The crisis in Ukraine and Russia, one of the world's main sources of grain, fertilizers and energy, presents new challenges in securing food supplies on top of a prolonged pandemic, a U.N. official said Thursday.
“We weren't going well even before the pandemic, the hunger was rising slowly and then the pandemic hit,” said Gabriel Ferrero de Loma-Osorio, head of the Committee on World Food Security, a platform within the United Nations for the fight against hunger.
He told The Associated Press that an estimated 161 million more people are suffering from hunger than before the pandemic, totaling 821 million. Russia's invasion of Ukraine has had a heavy impact on the availability and prices of food, "so unfortunately, we will need to be cautious, but we can see an important impact on food security globally.”
He said countries need to be careful in handling their food security. Bangladesh, for instance, imports almost half its wheat from Ukraine and Russia.
While there have not yet been global disruptions to wheat supplies, prices have surged 55% since a week before the invasion.
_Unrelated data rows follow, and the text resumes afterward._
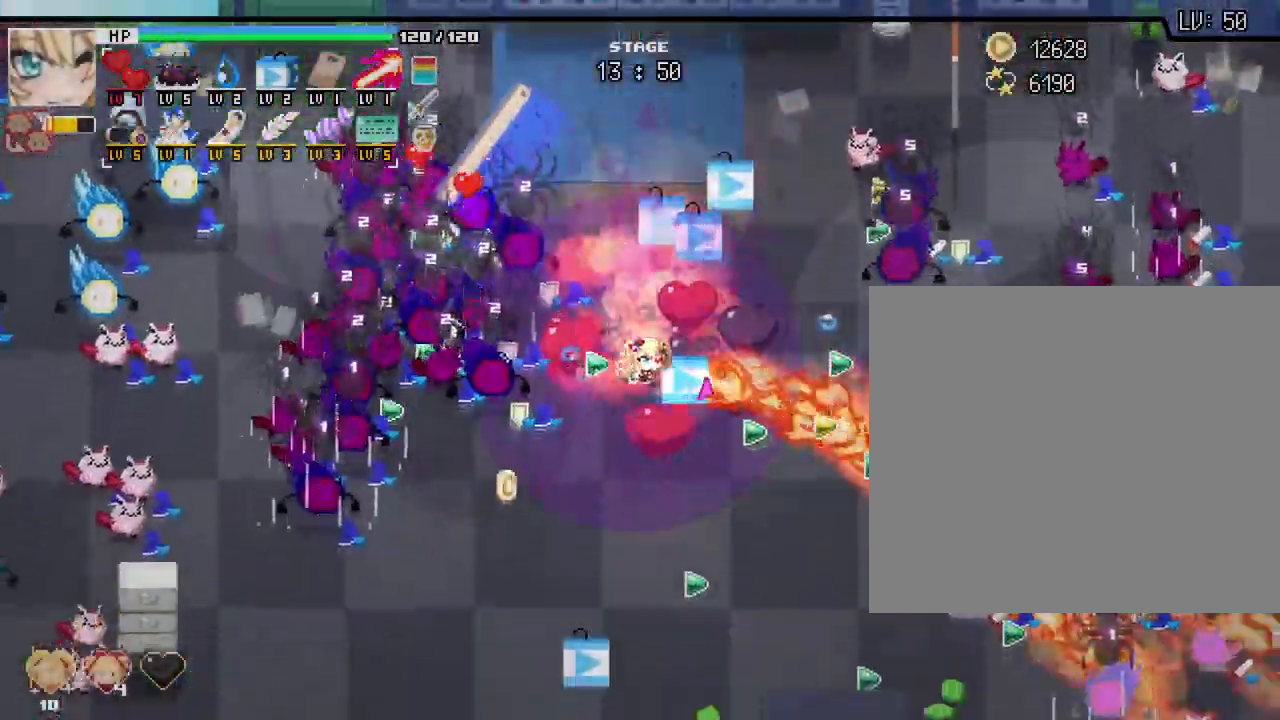
{"keys": ["d", "s"], "mouse": []}
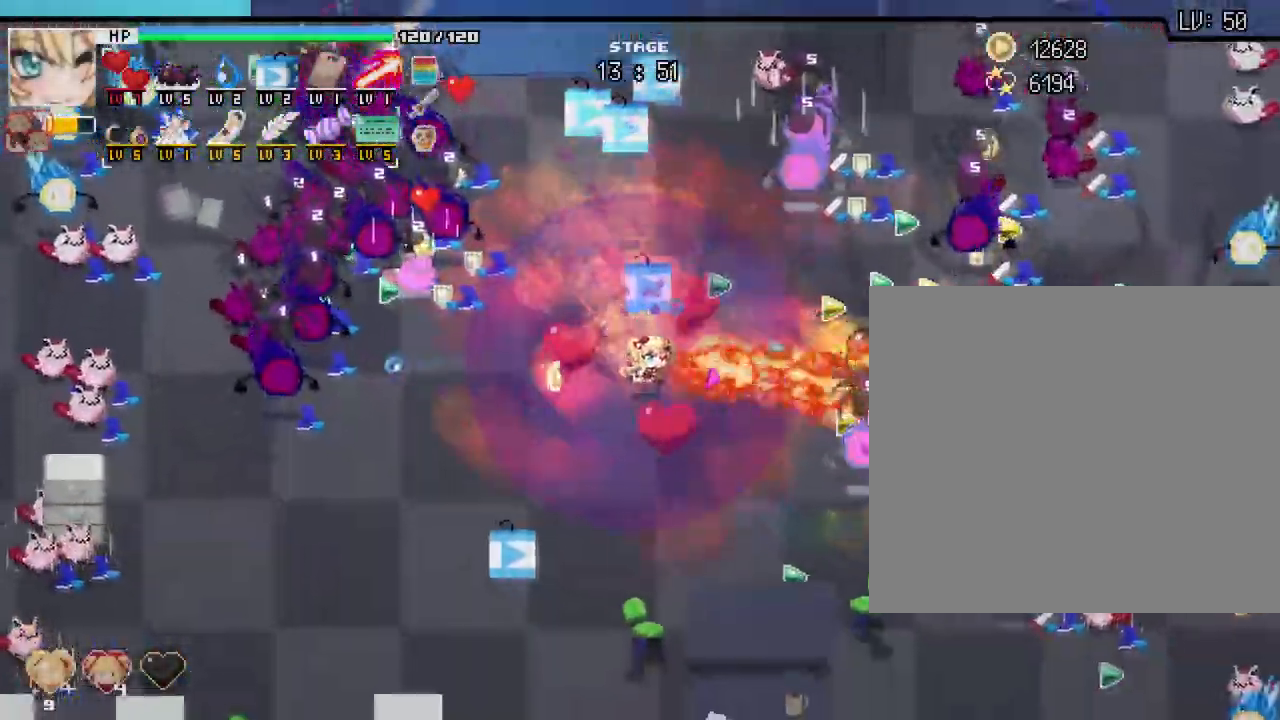
{"keys": ["s"], "mouse": []}
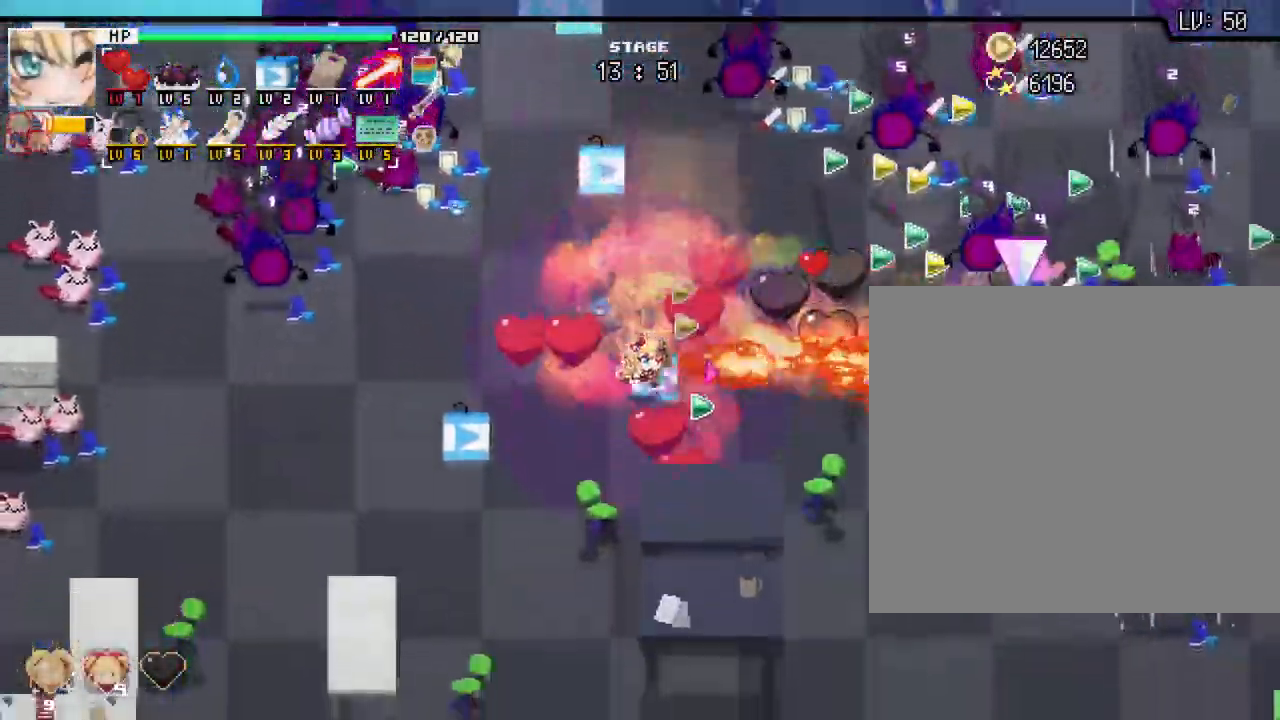
{"keys": ["d"], "mouse": [], "events": [[133, "a", "down"], [300, "a", "up"], [383, "d", "down"], [500, "s", "up"]]}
Russia and Ukraine combine for nearly a third of the world's wheat and barley exports. Ukraine also is a major supplier of corn and the global leader in sunflower oil, used in food processing. The war could reduce food supplies just when prices are at their highest levels since 2011.
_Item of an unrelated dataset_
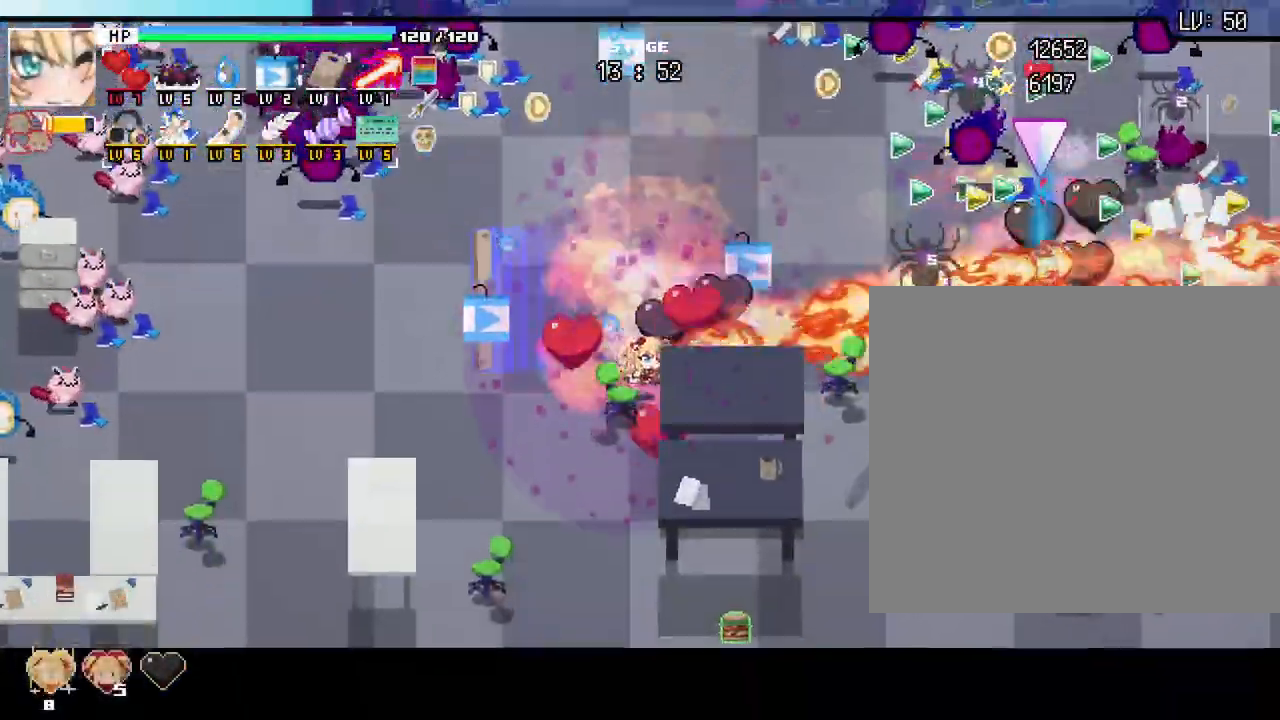
{"keys": ["d", "w"], "mouse": [], "events": [[67, "d", "up"], [150, "w", "down"], [467, "d", "down"]]}
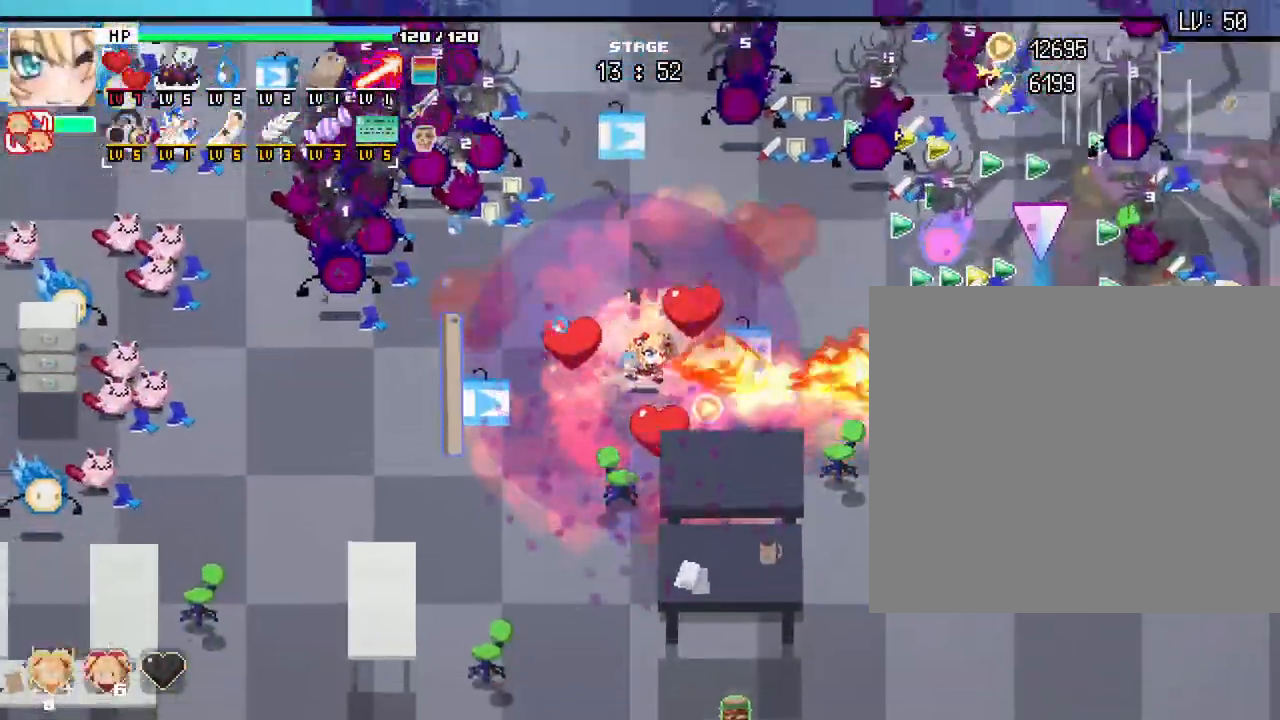
{"keys": [], "mouse": [], "events": [[33, "w", "up"], [133, "d", "up"], [250, "s", "down"], [467, "s", "up"]]}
At a conference organized by the U.N. Food and Agriculture Organization in Bangladesh, officials also discussed how to deal with the impact of climate
change, adopt new technologies and tackle diseases and pests that are affecting crops and livestock in Asia-Pacific, the world's most populous region.
On Thursday, Bangladesh Prime Minister Sheikh Hasina highlighted her country's achievement of self-sufficiency in several essential foods including rice and noted that agriculture remains the backbone of the economy of the South Asian nation of 160 million people. The delta nation is one of the worst victims of climate change with millions under threat of losing homes and land because of a rise in sea levels and salinity.
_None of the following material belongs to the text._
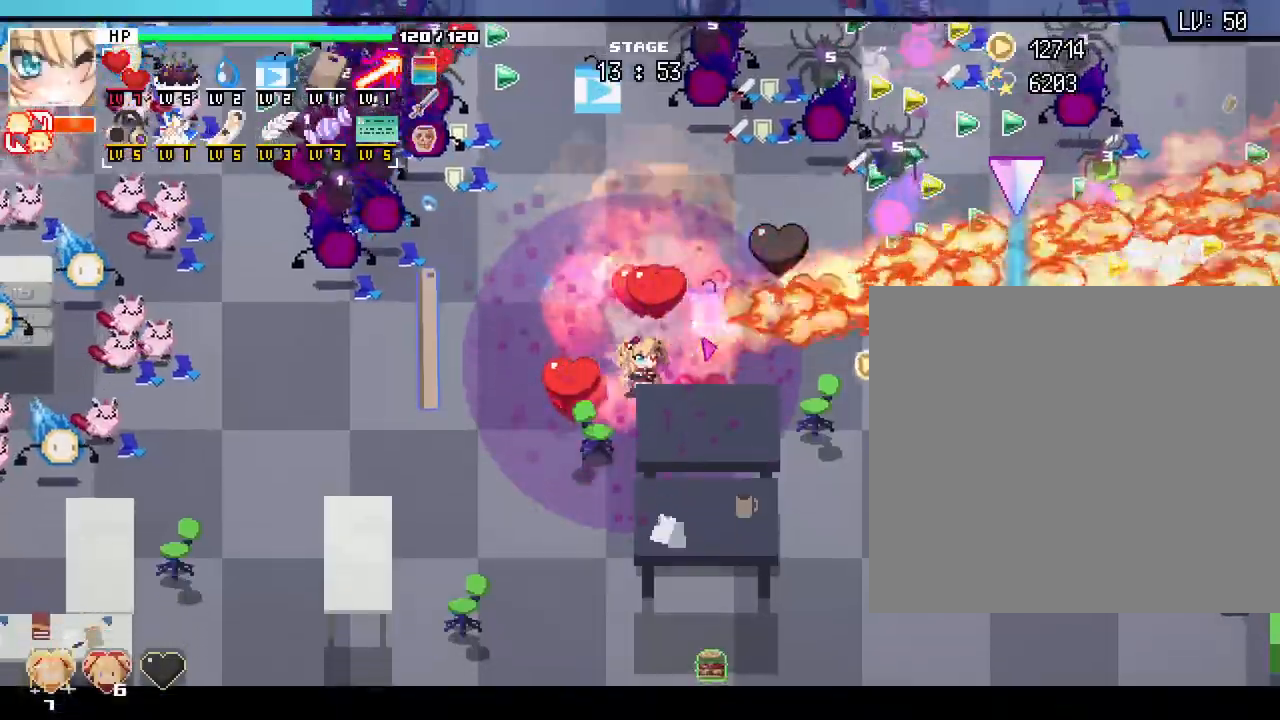
{"keys": [], "mouse": [], "events": [[50, "d", "down"], [167, "w", "down"], [200, "d", "up"], [333, "w", "up"]]}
Reversing many years of progress, hunger in Asia-Pacific is on the rise again, said FAO Director-General Qu Dongyu. Inequalities also are increasing, particularly between rural and urban populations, while too often women and youth are being left behind.
"The pandemic has forced us to reconsider our priorities and approaches and has highlighted the importance of more sustainable and resilient societies,” he said.